Now, back to the attempted rape-imagined one supposes by the novelist-of Catherine, at the hands of a dastardly parson (The Reverend Adam). This book is written in an epistolary fashion, and nods to Pamela (one character says "a Novel can have a powerful affect on Morality"). It is acceptable to create a dramatic back-story for one's heroine. But a melodramatic one is a penny-too-dreadful. And this story constantly swerves from the wooden to a sort of music hall pantomime gaiety, which absurdly misses the heart, surely, of the matter: what was it like for a good, vaguely creative person to be married and share a long life with a tormented seer of remarkable abilities?
Discussions between Catherine and William, relating to poetry, and art, and even theories relating to sexual freedom in marriage, have all the impact of cut-and-paste quotes from a doctoral thesis: the content is there, but is presented without flavour or eloquence.
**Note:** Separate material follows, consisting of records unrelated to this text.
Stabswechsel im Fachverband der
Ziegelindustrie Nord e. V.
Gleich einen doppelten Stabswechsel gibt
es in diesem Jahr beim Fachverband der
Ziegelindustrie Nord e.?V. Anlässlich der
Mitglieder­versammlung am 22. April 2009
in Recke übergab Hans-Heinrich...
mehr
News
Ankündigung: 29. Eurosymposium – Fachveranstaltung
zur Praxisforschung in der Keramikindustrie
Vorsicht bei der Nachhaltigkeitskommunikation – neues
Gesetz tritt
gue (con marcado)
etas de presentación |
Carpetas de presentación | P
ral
When William dedicates a poem to Catherine, she replies: "That's beautiful what does it mean?" Blake then explains he believes "love is deep enough to include others." Catherine thinks to herself: "I was puzzled." This is not a rich enough recreation of an interior world to captivate.
The exterior world is rendered without the depth we associate with CGI techniques. When Catherine first arrives in London (which was the world's most extraordinary cosmopolis) she dispenses with all description of the bustling streets in about a page. She manages to say that the little boys who clean the chimneys (which so concerned William) are "black as soot." They would be, wouldn't they? One usually expects an original "yoking together" to occur when a simile or metaphor appears; but then, Catherine is no poet.
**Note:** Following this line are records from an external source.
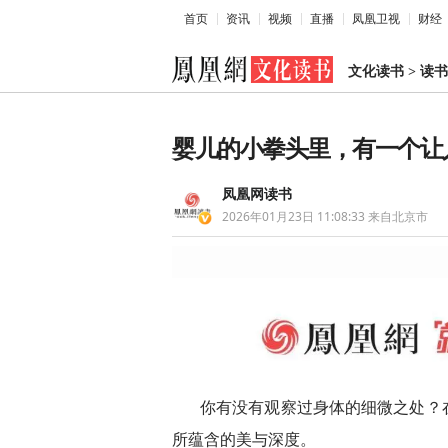
首页
资讯
视频
直播
凤凰卫视
财经
文化读书
>
读书
婴儿的小拳头里，有一个让
凤凰网读书
2026年01月23日 11:08:33
来自北京市
你有没有观察过身体的细微之处？
所蕴含的美与深度。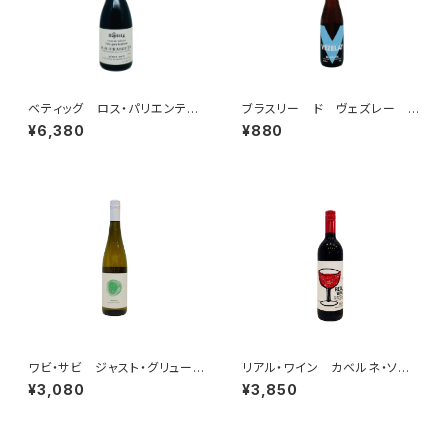
ベティッグ ロス・パリエンテ
ブラスリー ド ヴェズレー ブ
ス ヴィーノ・デ・ヴィニエド ピ
ランシェ
¥6,380
¥880
ノ・ノワール 2023
ワビ・サビ ジャスト・グリューナ
リアル・ワイン カベルネ・ソー
ー・ヴェルトリーナー 2023
ヴィニヨン 2021
¥3,080
¥3,850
In the chapters which relate the denouement of the Blake Trial (gripping enough one would have imagined-just think of Dr. Kelly and what can happen to marriage and life under public scrutiny) we have Catherine slipping away to meet "Paul-Marc", a strikingly handsome mysterious figure who vies for her affections and speaks like this: "No, I will not! Jamais!" I am glad a French word was used, or I would not have been able to tell he wasn't British.
Janet Warner is a Blake scholar, and has written well on the subject in the past. She has brought much knowledge and evident interest to her present novel. Her sympathy for the Blakes is sincere and credible. Nonetheless, the case against this novel is strong. Rather than documenting a female perspective of a fascinating time separate from a husband or a man, or in league with one, Warner gives us a woman torn between two men (at least). This may pay homage to the dilemmas of heroines from the time of Pamela, but does an injustice to both of the key Blakes, Catherine, and William. Blake, for his part, was found not guilty in 1804.